MONGO_CONNECTION_STRING
: Connection string of MongoDB client
S3_ACCESS_KEY_ID
: User access key which have access to S3 Bucket
SECRET_ACCESS_KEY
: User access key secret
ENABLE_CLOUD_DB
: Boolean flag to specify whether to use cloud database to save data or not
MAINTENANCE_MODE
= Boolean flag temporary disable the functionality
-
Youtuber Table
chanel_id channel_name -
Video Table
chanel_id video_id title youtube_link s3_link likes video_id comments_count views thumbnail_url
videos_create_table_query = f'CREATE TABLE `{MY_SQL_DATABASE}`.`{MY_SQL_VIDEOS_TABLE_NAME}` (
`index` INT NOT NULL AUTO_INCREMENT,
`channel_id` VARCHAR(45) NOT NULL,
`video_id` VARCHAR(45) NOT NULL,
`title` VARCHAR(200) NOT NULL,
`youtube_link` VARCHAR(200) NOT NULL,
`s3_link` VARCHAR(200) NULL,
`likes` INT NULL,
`comments_count` INT NULL,
`views` INT NULL,
`thumbnail_link` VARCHAR(200) NULL,
PRIMARY KEY (`index`),
UNIQUE INDEX `video_id_UNIQUE` (`video_id` ASC) VISIBLE);'
youtuber_create_table_query = f'CREATE TABLE `{MY_SQL_DATABASE}`.`{MY_SQL_YOUTUBER_TABLE_NAME}` (
`channel_id` VARCHAR(45) NOT NULL,
`channel_name` VARCHAR(45) NOT NULL,
PRIMARY KEY (`channel_id`),
UNIQUE INDEX `channel_id_UNIQUE` (`channel_id` ASC) VISIBLE)'
record = {
'video_id' # id from sql video table
'thumbnail_base64'
'comments': [
{
'comment_author'
'message'
'replies': [
{
'comment_author'
'message'
},
]
},
]
}
python app.py
Deployment is done on 3 platforms -
https://tubescraper.herokuapp.com/
http://tubescraper-env.eba-kcbwec25.ap-south-1.elasticbeanstalk.com/
https://tubescraperwebapp.azurewebsites.net/
As this is a hobby project, deployment is done on free tier of cloud platform.
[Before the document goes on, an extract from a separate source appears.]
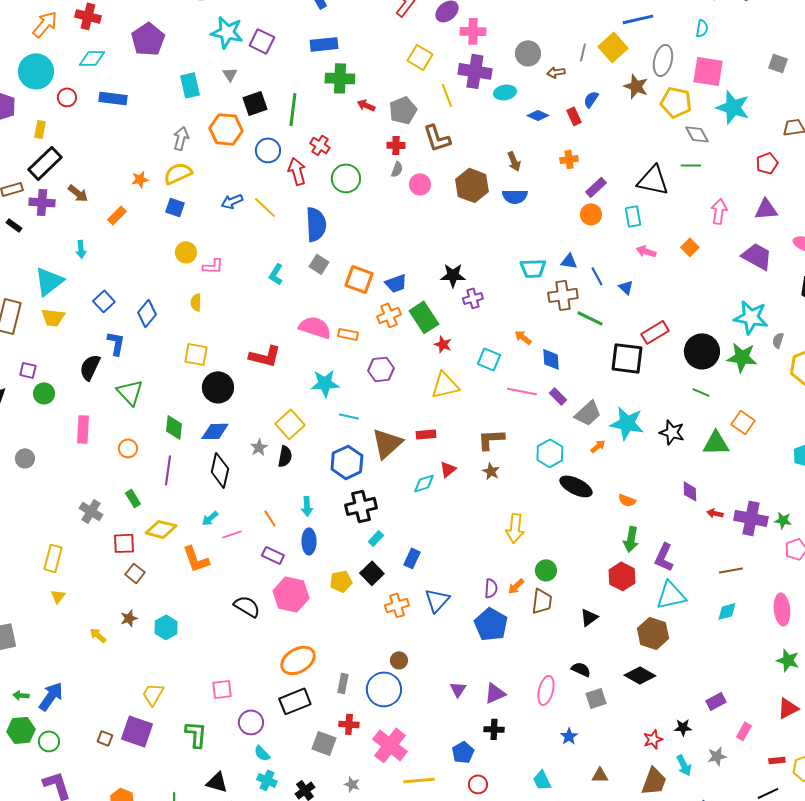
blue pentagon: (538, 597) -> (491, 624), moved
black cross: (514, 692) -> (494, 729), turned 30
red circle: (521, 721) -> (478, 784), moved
To keep the resources under limit, this endpoint deletes all data from all the databases as well as video files from S3 bucket.
GET /admin/db/reset
Browse to the home page of the application and enter the video url of any channel for which the data needs to be extracted
- Video Url: Url of the video of a channel for which the data needs to be fetched. It supports the different url patters like below mention. It should be a youtube.com domain & must be a '/watch' endpoint with parameter 'v'.
/watch
Endpoints -
https://www.youtube.com/watch?v=QXeEoD0pB3E
https://www.youtube.com/watch?v=FHfZ5X7qn1I&list=PLsyeobzWxl7pGh8x5C2hsu3My4ei-eX1Y
https://www.youtube.com/watch?v=2fXQvy0kFak&ab_channel=HiteshChoudhary
https://www.youtube.com/watch?v=EMEvheCVhMk&list=PL7ersPsTyYt2Q-SqZxTA1D-melSfqBRMW&ab_channel=MySirG.com
/user
Endpoint
https://www.youtube.com/user/krishnaik06
https://www.youtube.com/user/saurabhexponent1/videos
/c
Endpoint
https://www.youtube.com/c/HiteshChoudharydotcom
https://www.youtube.com/c/Telusko
/channel
Endpoint
https://www.youtube.com/channel/UCjWY5hREA6FFYrthD0rZNIw
-
No. of videos to scrape: Max limit is set to be equal to or less than 50 videos. However there is a maximum limit to fetch the data from Youtube API is 256.
-
Upload to S3: Flag to save the video into S3 bucket. Fetching Stream data from Youtube API takes a lot of time and multiplies as the video count increases and also the process of downloading multiple files from youtube and uploading to S3 is not Asynchronous which causes SESSION TIMEOUT error. Hence it is advisable to set the no. of video count to 1 to test the functionality. Improving this functionality could be the next thing to do.